I had originally wanted to put some hard questions. I wanted to call him down, accuse him, throw tea in his face, kick the room to pieces, boot him head first up and down the fine staircase leading from his study. (It will be recalled that the staircase has two bannisters, one for a normal person and one installed a little lower down for an incapacitated man, as Lenin was). Yes, all that. And now this.

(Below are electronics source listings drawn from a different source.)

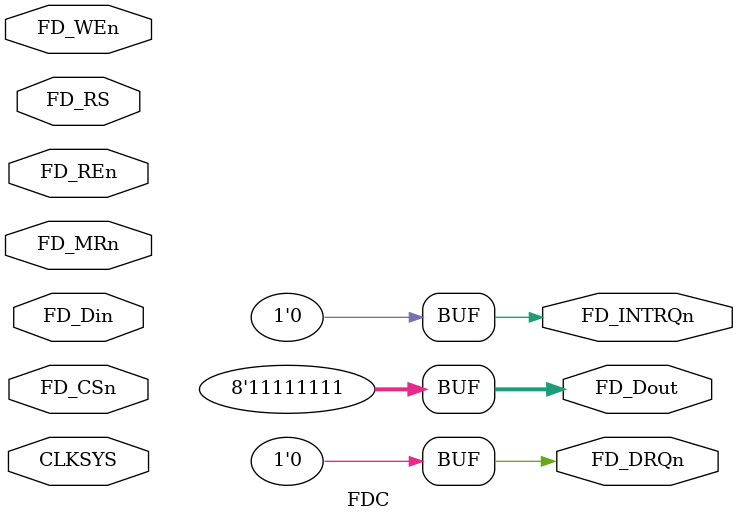
<source format=v>
module FDC(	// file.cleaned.mlir:2:3
  input        CLKSYS,	// file.cleaned.mlir:2:21
               FD_MRn,	// file.cleaned.mlir:2:38
  input  [7:0] FD_Din,	// file.cleaned.mlir:2:55
  input  [2:0] FD_RS,	// file.cleaned.mlir:2:72
  input        FD_CSn,	// file.cleaned.mlir:2:88
               FD_WEn,	// file.cleaned.mlir:2:105
               FD_REn,	// file.cleaned.mlir:2:122
  output [7:0] FD_Dout,	// file.cleaned.mlir:2:140
  output       FD_DRQn,	// file.cleaned.mlir:2:158
               FD_INTRQn	// file.cleaned.mlir:2:176
);

  assign FD_Dout = 8'hFF;	// file.cleaned.mlir:3:15, :5:5
  assign FD_DRQn = 1'h0;	// file.cleaned.mlir:4:14, :5:5
  assign FD_INTRQn = 1'h0;	// file.cleaned.mlir:4:14, :5:5
endmodule


</source>
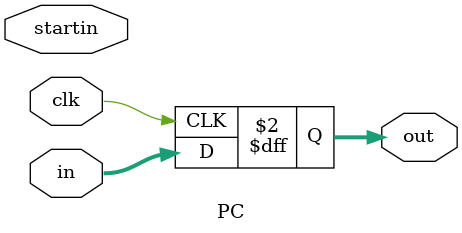
<source format=v>
module PC (
    input [31:0] in,
    input clk,
    input startin,
    output reg [31:0] out
);

  always @(posedge clk) begin
    if (startin) out <= 32'b0;
    out <= in;
  end
endmodule

</source>
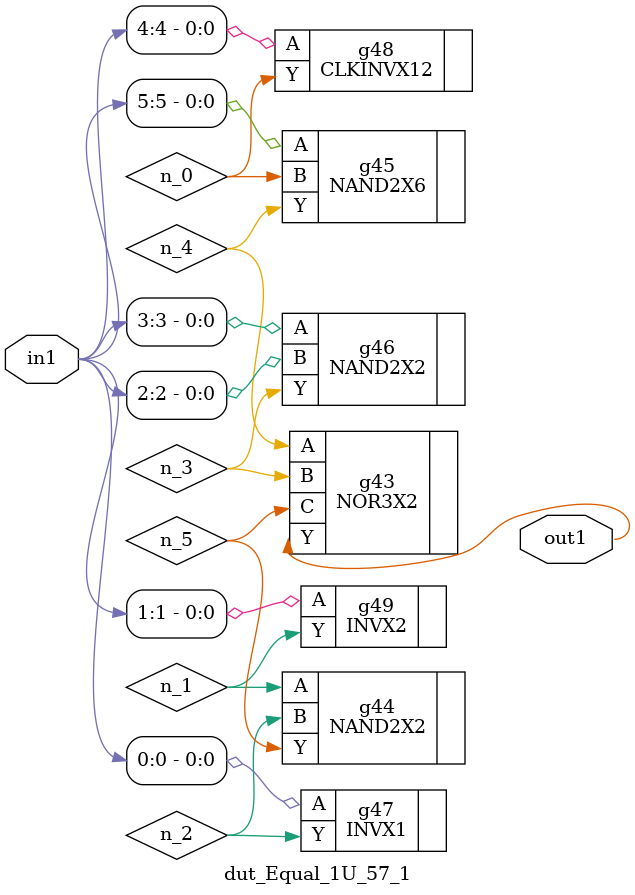
<source format=v>
`timescale 1ps / 1ps


module dut_Equal_1U_57_1(in1, out1);
  input [5:0] in1;
  output out1;
  wire [5:0] in1;
  wire out1;
  wire n_0, n_1, n_2, n_3, n_4, n_5;
  NOR3X2 g43(.A (n_4), .B (n_3), .C (n_5), .Y (out1));
  NAND2X2 g44(.A (n_1), .B (n_2), .Y (n_5));
  NAND2X6 g45(.A (in1[5]), .B (n_0), .Y (n_4));
  NAND2X2 g46(.A (in1[3]), .B (in1[2]), .Y (n_3));
  INVX1 g47(.A (in1[0]), .Y (n_2));
  INVX2 g49(.A (in1[1]), .Y (n_1));
  CLKINVX12 g48(.A (in1[4]), .Y (n_0));
endmodule



</source>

Upon the death of certain old communist poet, a volume of poems and reminiscences was published. Incensed that I was not asked to contribute anything, I composed the following:
To L A.
O trusted beacon of proletarian might
And keeper of
the workers' word
Whose
Sorry, what
was
your name again?
Well, love is a succulent plant: plenty of sunlight, easy on the water. Or something.
Of course, we used to call Lenin "the man with eight noses". Pravda! I saw him in a bar once, and people said, "You know, he's known as The Man with Eight Noses". I immediately avoided looking at his nasal area, although I couldn't help noticing something decidedly odd about it. I would have said he had two noses, but there could have been more. As he approached me I nodded, and he said: "What chu lookin at?" I made a placatory gesture. He said: "What chu lookin at? Tell me." I went on looking at my beer, smiling and shrugging. He sat down next to me, jostling my beer with his own.
In no time at all he was flagging down a waitress and exclaiming: "Ow! Grob! Hawb!", or words to that effect, pointing to his beer. I could see the rest of the bar staff taking note of this, and felt that within fifteen minutes one of them would come up and say, "I'm afraid I'm going to have to ask you to leave, sir", a sad thing. To think that the revolution was a failure, and now this. Yes, I loved you once, perhaps love still, etc., as the poet said. But we all make mistakes. I think.